Or, as it’s billed on the tickets, 'An Evening with Rufus Wainwright and Kate & Anna McGarrigle'. Plus Kate’s daughter and Rufus’ sister, Martha Wainwright, and Anna’s daughter, Lily Lanken. Rufus and Martha’s father is Loudon Wainwright III – best known in the UK for successfully suing Robbie Williams for infringement of copyright over lyrics included on his “I’ve Been Expecting You” album – so in folk circles, this is truly an audience with the Canadian Royal Family.
As such, it’s a friendly affair, all warm in-joking and firm favourites. They open with a shakily harmonised “Heart Like A Wheel” (“Some say the heart is just like a wheel/ When you bend it you can’t mend it”), Kate & Anna’s song famously covered in the mid-’70s by then superstar Linda Ronstadt. The first-night nerves of the elder members show, but Rufus’ divinely swellegant voice fills any pauses. Thereafter the musicians – augmented by a displaced Bad Seeds-type on bass – disappear and reappear dependant upon the song.

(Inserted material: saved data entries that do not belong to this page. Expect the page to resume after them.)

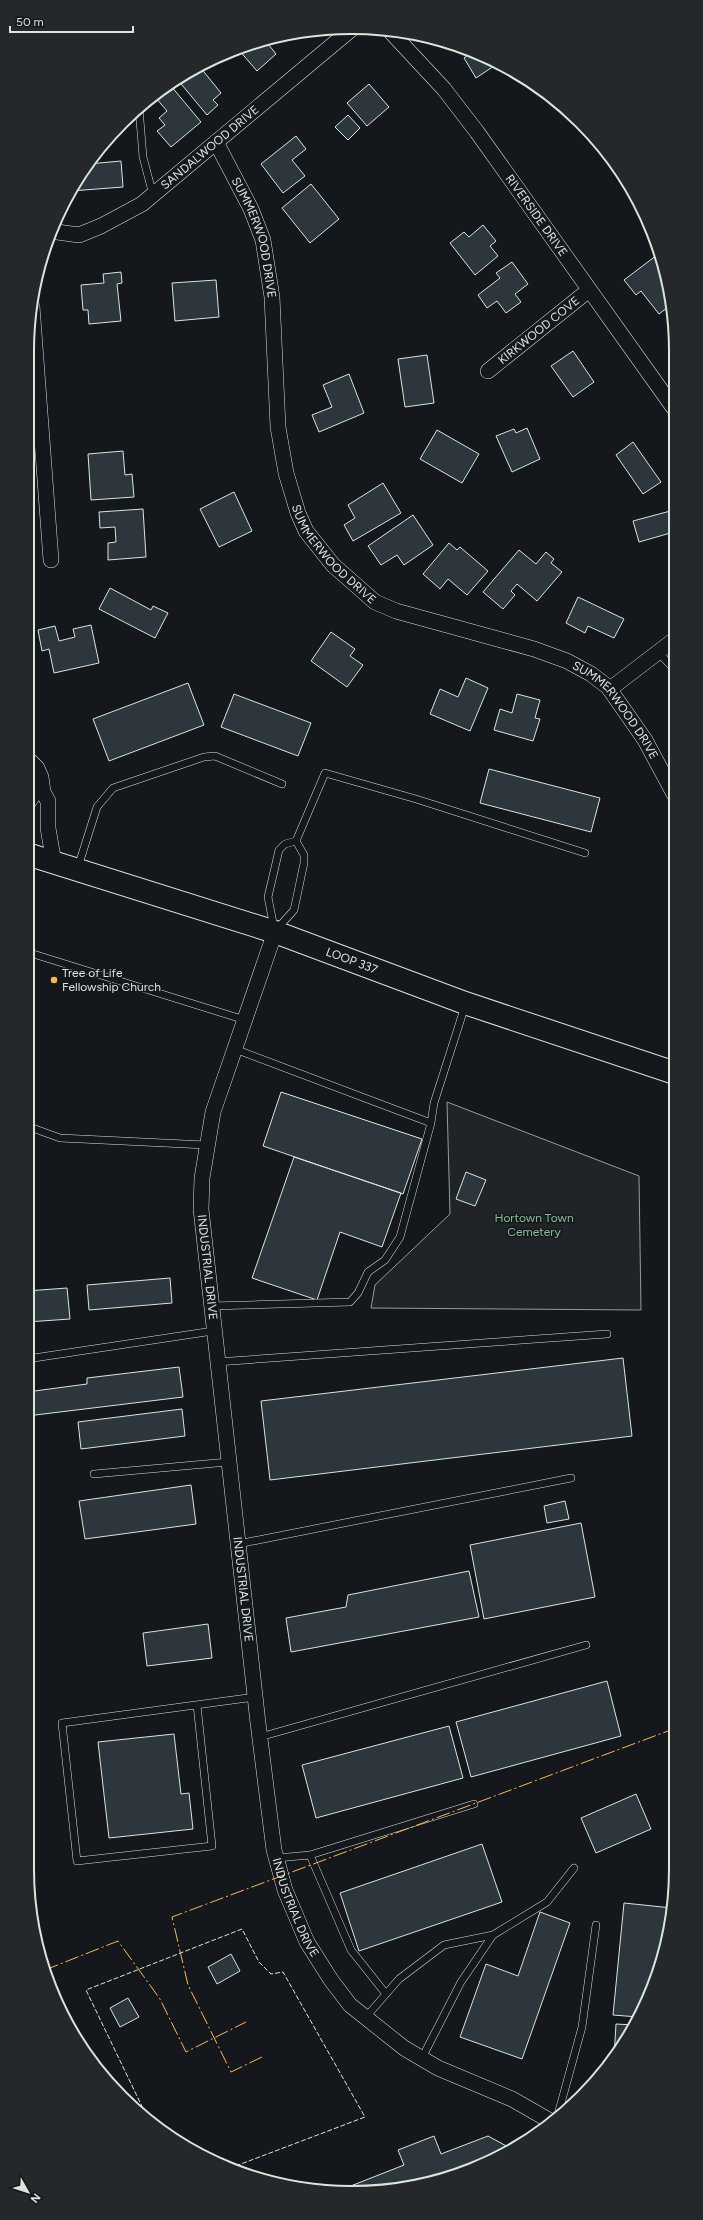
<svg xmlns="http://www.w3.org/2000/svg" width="703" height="2220" font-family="Figtree,sans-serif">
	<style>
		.green { fill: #202428; stroke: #939e99 }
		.building { fill: #2c363c; stroke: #d8e6dc }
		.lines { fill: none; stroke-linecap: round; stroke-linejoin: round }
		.lane-casing { stroke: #d8e6dc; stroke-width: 8 }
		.street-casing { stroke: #d8e6dc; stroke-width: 16 }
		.primary-casing { stroke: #d8e6dc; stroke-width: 24 }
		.lane { stroke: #14181c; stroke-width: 7 }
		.street { stroke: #14181c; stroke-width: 15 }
		.primary { stroke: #14181c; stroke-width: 22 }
		.fence { stroke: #d8e6dc; stroke-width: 1; stroke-dasharray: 5 2; stroke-linecap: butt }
		.power { stroke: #ffb74d; stroke-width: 1; stroke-dasharray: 14 3 2 3; stroke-linecap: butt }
		.poi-dot { fill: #ffb74d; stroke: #14181c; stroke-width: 1.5 }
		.labels { text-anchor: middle; stroke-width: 3; stroke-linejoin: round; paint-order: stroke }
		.street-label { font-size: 12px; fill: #d8e6dc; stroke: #14181c }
		.poi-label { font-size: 12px; fill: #d8e6dc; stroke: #14181c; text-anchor: start }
		.park-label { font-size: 12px; fill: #8ac095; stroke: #14181c }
		.rim { fill: none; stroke: #d8e6dc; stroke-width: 2 }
	</style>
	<rect width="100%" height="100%" fill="#14181c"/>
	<path class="green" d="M447 1102 639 1176 641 1310 371 1308 375 1285 450 1214Z"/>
	<path class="building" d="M265 40 276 54 257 71 238 49Z
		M466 53 497 64 476 78 464 58 468 55Z
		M200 67 221 93 213 100 218 105 207 115 177 79Z
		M369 84 389 107 367 126 347 103Z
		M171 86 201 122 171 147 157 131 165 125 159 118 167 111 156 98Z
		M348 115 360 128 348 140 335 127Z
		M296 136 306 149 292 160 305 176 283 193 261 164Z
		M121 161 123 187 71 191 88 164Z
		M311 184 339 219 310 243 282 208Z
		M483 225 496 241 490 246 498 256 475 275 450 243 464 232 469 237Z
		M657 255 672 304 659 314 641 291 636 295 624 280Z
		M512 262 528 284 515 294 521 302 506 313 497 301 487 308 478 295 500 278 496 273Z
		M121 272 122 283 117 284 121 321 89 324 88 310H83L81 285 104 283 103 274Z
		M216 280 219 317 175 321 172 283Z
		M573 351 594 382 573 397 551 366Z
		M427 355 434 403 405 407 398 359Z
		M349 374 364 413 319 432 312 415 332 407 323 385Z
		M527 428 540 459 512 472 496 436 514 429 516 433Z
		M437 430 479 454 462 483 420 459Z
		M633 442 661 482 643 494 616 455Z
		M123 451 125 475 132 474 134 497 91 500 88 454Z
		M383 483 401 513 353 541 344 525 355 518 348 505Z
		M234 492 252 531 219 547 200 509Z
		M143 509 146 557 108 560V543L116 542 115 527 100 528 99 512Z
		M674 510V532L639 542 633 521Z
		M413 515 433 545 404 565 397 555 381 565 368 546Z
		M449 543 457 550 460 547 488 571 467 595 448 579 440 589 423 574Z
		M519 550 536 564 546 552 554 559 551 563 562 572 537 601 517 584 511 591 515 595 503 609 483 592Z
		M110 588 151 610 153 606 168 613 155 638 99 609Z
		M578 597 624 619 614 638 588 626 585 633 566 623Z
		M91 625 99 663 54 673 49 649 42 651 38 630 55 626 59 641 75 637 73 629Z
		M331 632 355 649 350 656 363 665 347 687 311 661Z
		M466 678 488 688 470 731 430 714 440 689 458 697Z
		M188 683 204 725 109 761 93 719Z
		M234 694 311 723 298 756 221 727Z
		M517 694 540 700 535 718 540 719 533 741 494 730 500 709 512 713Z
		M489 769 600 798 591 832 480 803Z
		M281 1092 422 1139 403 1194 263 1146Z
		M294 1157 401 1193 382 1247 340 1232 317 1300 252 1278Z
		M466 1172 486 1180 475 1206 456 1199Z
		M170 1278 172 1303 89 1310 87 1285Z
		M67 1288 70 1319 27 1322V1291Z
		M623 1358 632 1436 270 1480 261 1401Z
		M179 1367 183 1397 27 1416V1392L87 1384V1378Z
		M182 1409 185 1436 81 1449 78 1422Z
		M191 1485 196 1524 85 1539 79 1501Z
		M565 1501 569 1519 547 1523 544 1506Z
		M581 1523 595 1597 484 1619 470 1545Z
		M469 1571 479 1617 291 1652 286 1618 346 1607 348 1595Z
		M208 1624 212 1658 147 1666 143 1633Z
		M607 1681 621 1736 471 1777 456 1722Z
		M449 1726 463 1778 316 1818 302 1765Z
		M174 1734 181 1794 189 1793 193 1829 109 1838 98 1742Z
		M636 1794 651 1829 596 1853 581 1818Z
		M482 1844 502 1902 359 1951 340 1893Z
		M624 1903 672 1908 670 1932 651 1992 638 2017 613 2015Z
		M540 1912 570 1923 522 2059 460 2037 486 1964 518 1976Z
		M231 1954 240 1971 217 1984 208 1967Z
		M128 1998 139 2017 120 2027 110 2008Z
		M616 2024 634 2025 621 2049 614 2057Z
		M434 2136 441 2154 488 2136 510 2148 435 2182 372 2192 338 2191 404 2165 398 2150Z"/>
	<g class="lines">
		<g class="lane-casing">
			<path id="lane" d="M139 108 143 157 153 195
				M658 652 674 669
				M78 867 97 807 113 788 204 757 215 756 282 784
				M274 928 268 897 279 850 285 844 296 841 325 773 416 799 585 853
				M276 930 294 910 304 863V855L296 841
				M27 952 245 1020
				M235 1049 431 1123
				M27 1126 60 1138 206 1145
				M211 1306 350 1302 358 1293 368 1272 385 1260 400 1237 431 1123 434 1103 465 1006
				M27 1359 213 1331
				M217 1362 607 1334
				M94 1474 228 1462
				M238 1544 571 1478
				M197 1705 212 1846 77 1861 62 1723 255 1697
				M260 1737 586 1645
				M310 1855 351 1950 386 1994
				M277 1858 310 1855 474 1804
				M366 2017 399 1979 444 1945 493 1935
				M422 2058 461 1982 493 1935 547 1902 574 1868
				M557 2118 582 2027 596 1925"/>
		</g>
		<g class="street-casing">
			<g id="street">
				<path id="s1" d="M390 31 444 89 477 132 673 407"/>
				<path id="s2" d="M216 142 251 209 263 240 272 297 278 427 286 473 298 513 306 531 333 565 375 602 396 611 534 649 567 661 591 674 608 687 645 740 674 794"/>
				<path id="s3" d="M50 231 79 235 101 226 142 204 354 27"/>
				<path d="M32 306 51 560"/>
				<path id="s4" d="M488 371 589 290"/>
				<path d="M610 689 674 640"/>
				<path d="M27 758 37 768 41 777 43 792 48 801V828L54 863"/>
				<path d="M27 804 35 793 43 792"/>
				<path id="s5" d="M275 932 213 1112 202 1178 201 1209 258 1723 274 1850 285 1890 307 1942 331 1980 350 2005 404 2048 438 2068 512 2099 552 2122"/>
			</g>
		</g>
		<g class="primary-casing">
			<g id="primary">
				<path id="s6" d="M27 854 275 932 465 1003 675 1073"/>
			</g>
		</g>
		<use href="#lane" class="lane"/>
		<use href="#street" class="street"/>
		<use href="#primary" class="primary"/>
		<path class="fence" d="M149 2121 86 1990 242 1929 259 1962 271 1974 283 1972 365 2117 233 2167"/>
		<path class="power" d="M45 1970 118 1941 160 1999 186 2052 246 2022
			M262 2057 231 2072 188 1985 172 1917 676 1728"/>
	</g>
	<circle class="poi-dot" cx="54" cy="980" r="4"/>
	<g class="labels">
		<g class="street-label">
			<text dy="4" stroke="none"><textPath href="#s3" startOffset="188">SANDALWOOD DRIVE</textPath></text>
			<text dy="4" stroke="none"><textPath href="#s1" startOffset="236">RIVERSIDE DRIVE</textPath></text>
			<text dy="4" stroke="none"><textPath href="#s2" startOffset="104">SUMMERWOOD DRIVE</textPath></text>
			<text dy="4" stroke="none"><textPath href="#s4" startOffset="65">KIRKWOOD COVE</textPath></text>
			<text dy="4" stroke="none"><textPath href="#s2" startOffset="440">SUMMERWOOD DRIVE</textPath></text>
			<text dy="4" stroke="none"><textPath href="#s2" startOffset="776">SUMMERWOOD DRIVE</textPath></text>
			<text dy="4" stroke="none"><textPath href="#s6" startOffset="342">LOOP 337</textPath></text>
			<text dy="4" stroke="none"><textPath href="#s5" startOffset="347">INDUSTRIAL DRIVE</textPath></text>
			<text dy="4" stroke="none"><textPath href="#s5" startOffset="671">INDUSTRIAL DRIVE</textPath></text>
			<text dy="4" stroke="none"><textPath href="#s5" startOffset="995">INDUSTRIAL DRIVE</textPath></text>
		</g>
		<g class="poi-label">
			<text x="62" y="977">Tree of Life<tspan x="62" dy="14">Fellowship Church</tspan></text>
		</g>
		<g class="park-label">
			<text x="534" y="1222">Hortown Town<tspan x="534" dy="14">Cemetery</tspan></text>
		</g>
	</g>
	<path d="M0 0H703V2220H0ZM351 34H352A317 317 0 0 1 669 351V1869A317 317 0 0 1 352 2186H351A317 317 0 0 1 34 1869V351A317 317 0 0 1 351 34Z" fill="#24282b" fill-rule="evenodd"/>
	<path class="rim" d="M351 34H352A317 317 0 0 1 669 351V1869A317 317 0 0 1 352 2186H351A317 317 0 0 1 34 1869V351A317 317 0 0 1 351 34Z"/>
	<g transform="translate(28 2192) rotate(129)" stroke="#14181c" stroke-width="3" paint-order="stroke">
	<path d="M0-3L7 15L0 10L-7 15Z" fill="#d8e6dc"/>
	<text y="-6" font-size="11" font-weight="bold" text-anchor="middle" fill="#d8e6dc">N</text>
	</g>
	<path d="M10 26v6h123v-6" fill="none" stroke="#d8e6dc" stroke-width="2"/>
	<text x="16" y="26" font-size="12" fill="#d8e6dc" stroke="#14181c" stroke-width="3" paint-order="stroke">50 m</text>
</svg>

Everyone gets a solo – Martha offers the delightful post-Alanis "Bloody Motherf*cking Asshole" – and even though Rufus performs lead on less than ten songs, and offers just two tracks from current album “Want One” (“Pretty Things” and “Dinner At Eight”), it’s impossible not to enjoy the show.
After an anecdote about being taken by Loudon to see the movie “Annie” on a trip to New York (he and Kate divorced when their son was a toddler) – Rufus recounts how his mother enticingly told him: “You know, sometimes they let boys play Annie on Broadway…” – there’s party-piece “Over The Rainbow”. After an avalanche of requests for her son’s unreleased new live anthem, Kate politely puts the audience straight, so to speak; “There’ll be no “Gay Messiah” tonight.” Rufus adds archly: “This is a family show!” ("Little Briton" David Walliams makes a conspicuous appearance in the audience in a white linen summer suit, befitting his rep as the UK’s camp icon du jour.)
Special guests Linda Thompson (wife of Britfolk icon Richard) and her son Teddy appear briefly, Teddy adding guitar and vocals to Rufus and Martha’s version of love song "One Man Guy". The extended McGarrigle clan deliver an unrehearsed, acappella and utterly charming “Goodnight Sweetheart” as an encore – all nerves now banished, it’s bewitching.
While Kate and Martha share a similarly sweet tone, somewhere between Dolly Parton and Tanya Donelly, Rufus’ magnificent instrument (ahem) is akin to an insouciant Thom Yorke with a theatrical flourish. It is undeniably one of the great contemporary voices, and it’s never sounded better than tonight, when it boomed from the bosom of his impossibly talented family.